In summary, based on S-O bond dissociation energy nuance, a series of mesocyclic bilateral disulfurating reagents were designed for constructing six species of unsymmetrical polysulfides. Disulfides, trisulfides and tetrasulfides can be accurately achieved with amines, mercaptans, arylboronic acids, and electron-rich aromatic molecules. A considerable range of significant life-related molecules, such as sulfonamides, amino acids, peptides, glucosinolate, vitamin E, and estrone could be cross-linked at will with disulfur bridge to form varieties of diverse functional molecules, which showcases great potential for application of SMDCs and ADCs. Readily available linear peptide precursors can be tied up with disulfur fragment to form unique cyclic peptides with a tetraheteroatomic motif. Drug discovery with polysulfides is undergoing in our laboratory.

Methods

General procedure for syntheses of diaza-disulfides 3 and aza-trisulfides 4

To a Schlenk tube were added amine (0.1 mmol, 1.0 equiv), B(C6F5)3 (0.5 mg, 1 mol%),1f (29.0 mg, 0.105 mmol), and 1,4-dioxane (0.25 mL), the mixture was stirred at r.t. for 4 h to obtain 2. After amine was consumed, another amine (0.12 mmol, 1.2 equiv) or thiol (0.11 mmol, 1.1 equiv) and Li2CO3 (7.4 mg, 0.1 mmol) were added to the mixture. The mixture was stirred at r.t. for 8–24 h before it was concentrated under vacuum. Purification by column chromatography afforded the desired product 3 or 4.

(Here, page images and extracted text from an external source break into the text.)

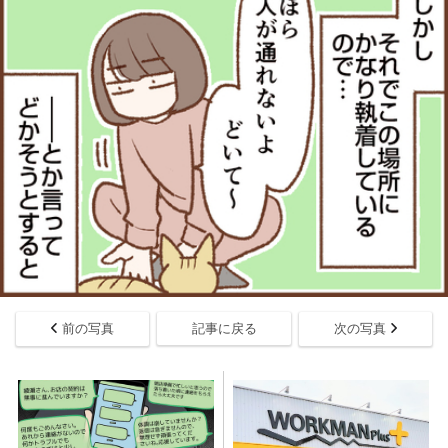
前の写真
記事に戻る
次の写真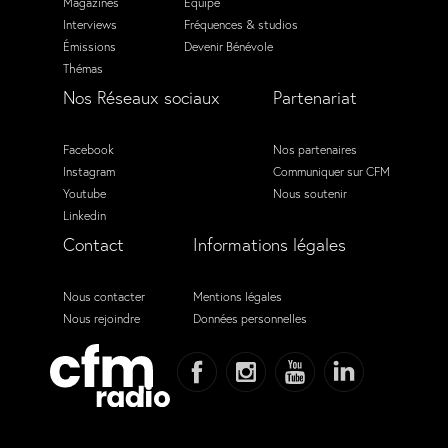
Magazines
Équipe
Interviews
Fréquences & studios
Émissions
Devenir Bénévole
Thémas
Nos Réseaux sociaux
Partenariat
Facebook
Nos partenaires
Instagram
Communiquer sur CFM
Youtube
Nous soutenir
Linkedin
Contact
Informations légales
Nous contacter
Mentions légales
Nous rejoindre
Données personnelles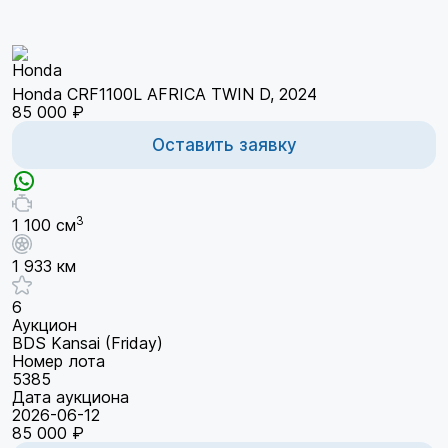
Honda CRF1100L AFRICA TWIN D, 2024
85 000 ₽
Оставить заявку
3
1 100 см
1 933 км
6
Аукцион
BDS Kansai (Friday)
Номер лота
5385
Дата аукциона
2026-06-12
85 000 ₽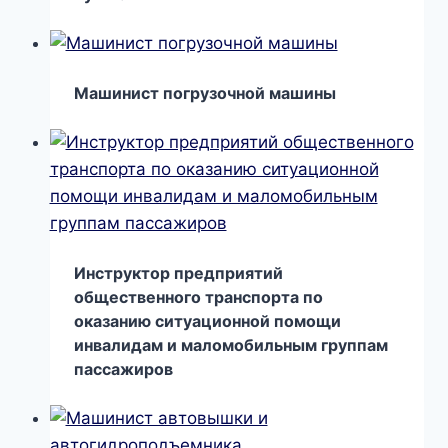
Машинист погрузочной машины
Инструктор предприятий
общественного транспорта по
оказанию ситуационной помощи
инвалидам и маломобильным группам
пассажиров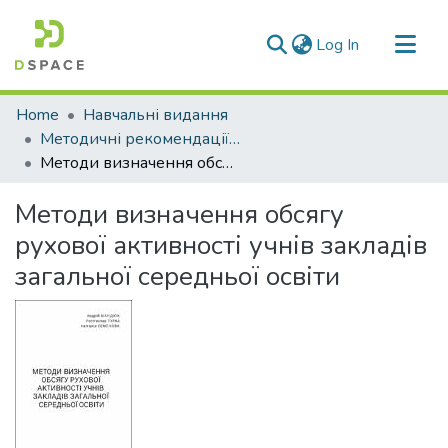
(current)
Log In
Communities & Collections
Home
Навчальні видання
All of DSpace
Методичні рекомендації, вказівки
Методи визначення обсягу рухової активності учнів закладів загальної середньої освіти
Statistics
Методи визначення обсягу
рухової активності учнів закладів
загальної середньої освіти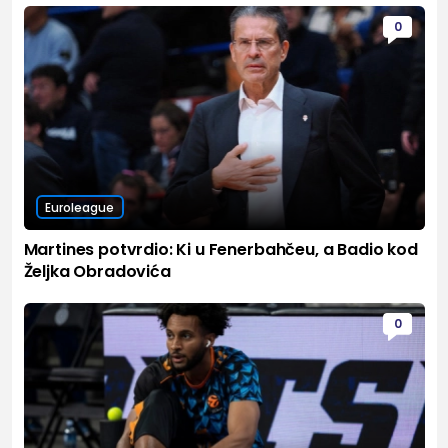
0
Euroleague
Martines potvrdio: Ki u Fenerbahčeu, a Badio kod
Željka Obradovića
0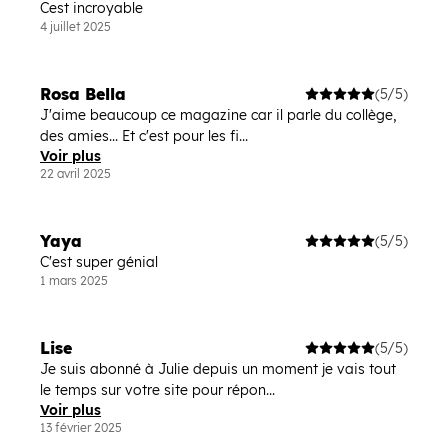
Cest incroyable
4 juillet 2025
Rosa Bella
(5/5)
J'aime beaucoup ce magazine car il parle du collège,
des amies... Et c'est pour les fi...
Voir plus
22 avril 2025
Yaya
(5/5)
C'est super génial
1 mars 2025
Lise
(5/5)
Je suis abonné à Julie depuis un moment je vais tout
le temps sur votre site pour répon...
Voir plus
13 février 2025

General procedure for syntheses of aza-disulfides 6, trisulfides 7, and disulfides 8

To a Schlenk tube were added arylboronic acid (0.15 mmol, 1.5 equiv), 1f (29 mg, 0.10 mmol), Cu(MeCN)4PF6 (3.7 mg, 10 mol%), 2,2′-bpy (3.1 mg, 20 mol%), and redistilled CH2Cl2 (1 mL), the mixture was stirred at r.t. for 10 h under N2 atmosphere. After 1f was consumed, another nucleophile (0.12 mmol, 1.2 equiv) was added to the mixture. The mixture was stirred at r.t. for 8 h under air before it was concentrated under vacuum. Purification by column chromatography afforded the desired product 6, 7, or 8.

General procedure for syntheses of tetrasulfides 9

To a solution of 1d (24.0 mg, 0.12 mmol) in MeOH (1 mL) was added thiol (0.1 mmol, 1.0 equiv) in MeOH (1 mL) dropwise at −78 °C, then the mixture was stirred at −78 °C for 30 min before MeOH was removed under vacuum. CH2Cl2 (1 mL), another thiol (0.11 mmol, 1.1 equiv) and B(C6F5)3 (0.5 mg, 0.001 mmol, 1 mol%) was added to the mixture at r.t. for 4 h under air before it was concentrated under vacuum. Purification by column chromatography afforded the desired product 9.